Aparté : as-tu écouté le dernier Mendelson ? Il y a un long morceau, « Algérie », totalement dingue. Un des textes français les plus forts que je connaisse de ces dix dernières années.
J’ai très peur de l’écouter, Pascal [Bouaziz] est trop fort pour moi, il me rend minuscule.
Je vais pour finir tomber la veste et te faire un aveu : j’ai toujours fait en sorte de garder mes distances avec les journalistes, même ceux dont je me sentais proche, de façon à ce que mon travail soit toujours, autant que faire se peut, jugé avec impartialité, tant le commentaire journalistique a compté dans ma vie d’amateur de musique(s) ; je suis une sorte d’anti Lou Reed (!), si on veut, dans mon rapport à la presse musicale (évidemment pas par rapport à sa musique, ton livre m’a d’ailleurs incité à racheter ses 5 premiers disques solo).
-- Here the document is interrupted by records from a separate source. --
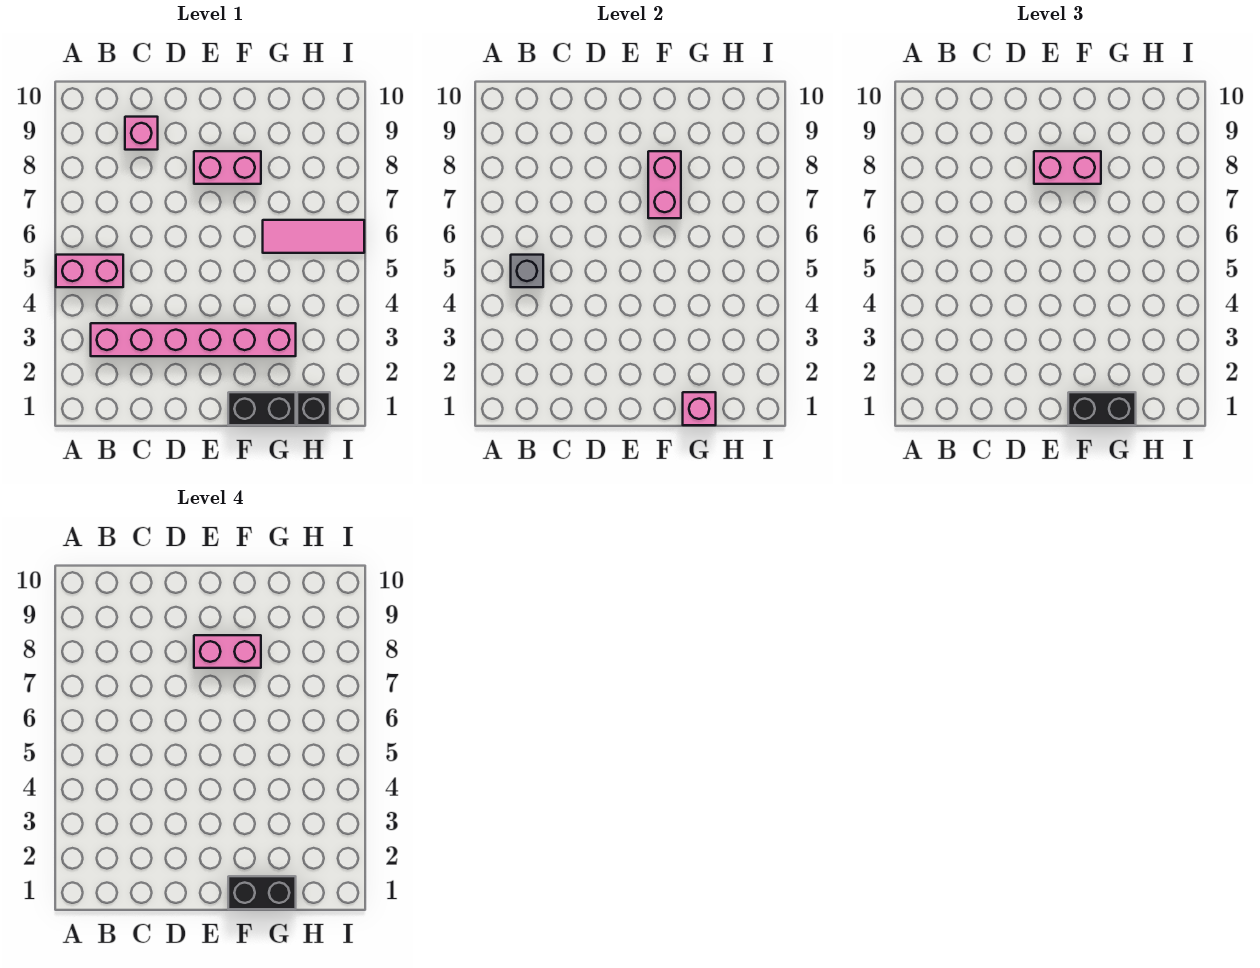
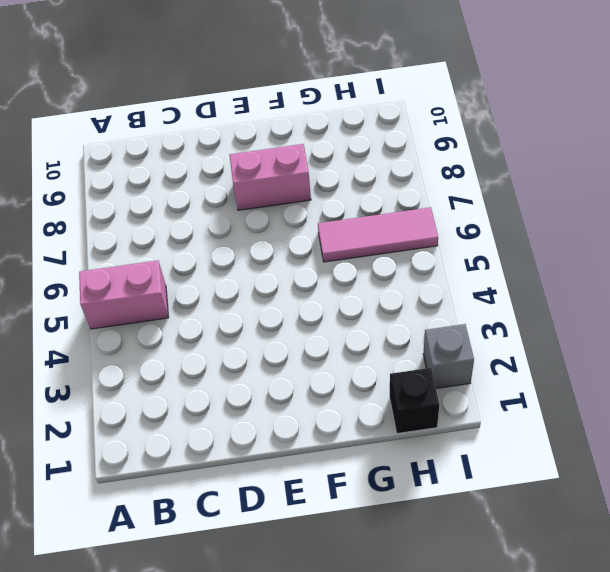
grey brick I2 level 1 -> grey brick B5 level 2
none -> pink brick B3:G3 level 1
none -> pink brick C9 level 1
none -> black brick F1:G1 level 1

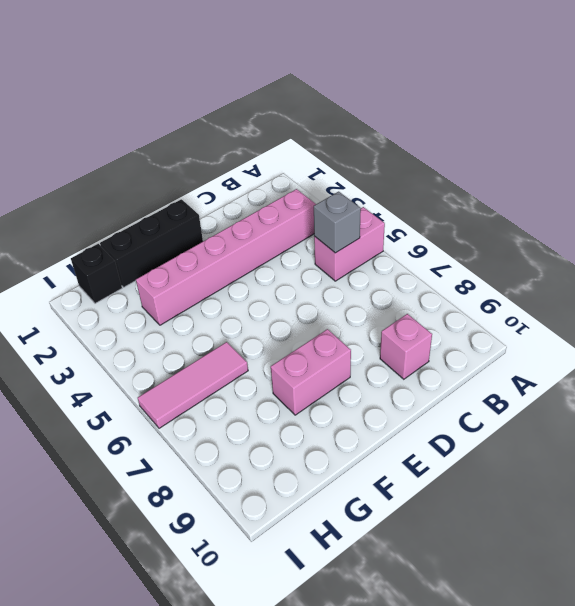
black brick E1:G1 level 1 -> black brick F1:G1 level 1
none -> pink brick F7:F8 level 2
none -> pink brick G1 level 2
none -> pink brick E8:F8 level 3

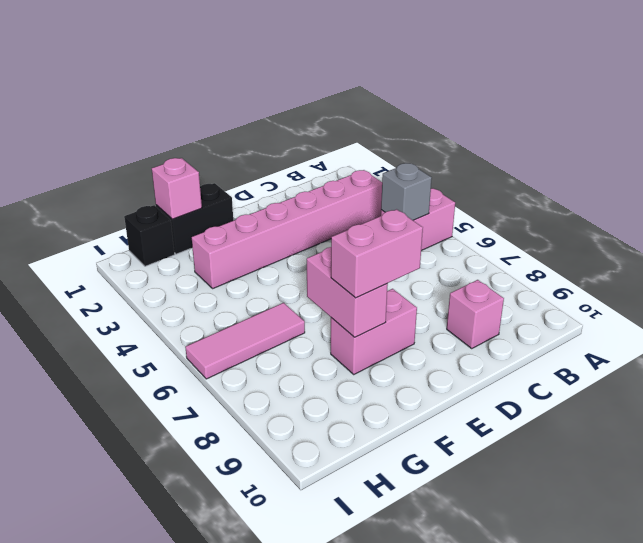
none -> black brick F1:G1 level 3
none -> pink brick E8:F8 level 4
none -> black brick F1:G1 level 4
Et je peux donc te l’avouer aujourd’hui, moi dont le parcours est tellement lié à celui du journal, j’ai longtemps été un véritable aficionado des Inrocks, tout comme Philippe (Katerine) d’ailleurs. On vous achetait tous les mois, puis toutes les semaines, on vous lisait et vous commentait avec ferveur ou énervement, y figurer valait tous les classements au top du monde, et je vouais aux gémonies les NMPP, les transports ferroviaires, routiers et aériens, sans oublier mon buraliste, si par malheur le nouveau numéro ne figurait pas le jour J sur son présentoir (comme lorsque gamin j’allais chercher le journal de Spirou et qu’il n’était pas arrivé, j’éprouvais la même colère et la même frustration ; et hors de question de s’abonner, et d’être percé à jour comme lecteur zélote du journal !). C’est une question sans en être une, mais peux-tu te faire une idée de l’impact produit au début des années 1990 du simple fait d’être cité dans vos playlists en fin de numéro ? Quelqu’un m’a même arrêté un jour dans la rue pour me signaler que j’y figurais. Et pour dernière anecdote, vous m’aviez demandé d’en dresser une moi-même une fois pour le mensuel, et j’ai bien mis une semaine à la peaufiner.
Toute cette beauté, je la mesure depuis le livre, on me témoigne beaucoup de bienveillance, de souvenirs intimes. Il y a un côté oraison funèbre, mais je le prends avec joie et fierté, après avoir passé ma vie à penser que je pissais dans un violon ! On était si isolés à cette époque…
Merci pour tout le travail sur ce dialogue. Merci surtout pour ces chansons qui m’aident à vivre, L’Horizon, Bowling ou Le Commerce de l’Eau, elles méritent une playlist de cent titres !
Jean-Daniel Beauvallet, Passeur, Les Éditions Braquage, octobre 2021, 300 pages.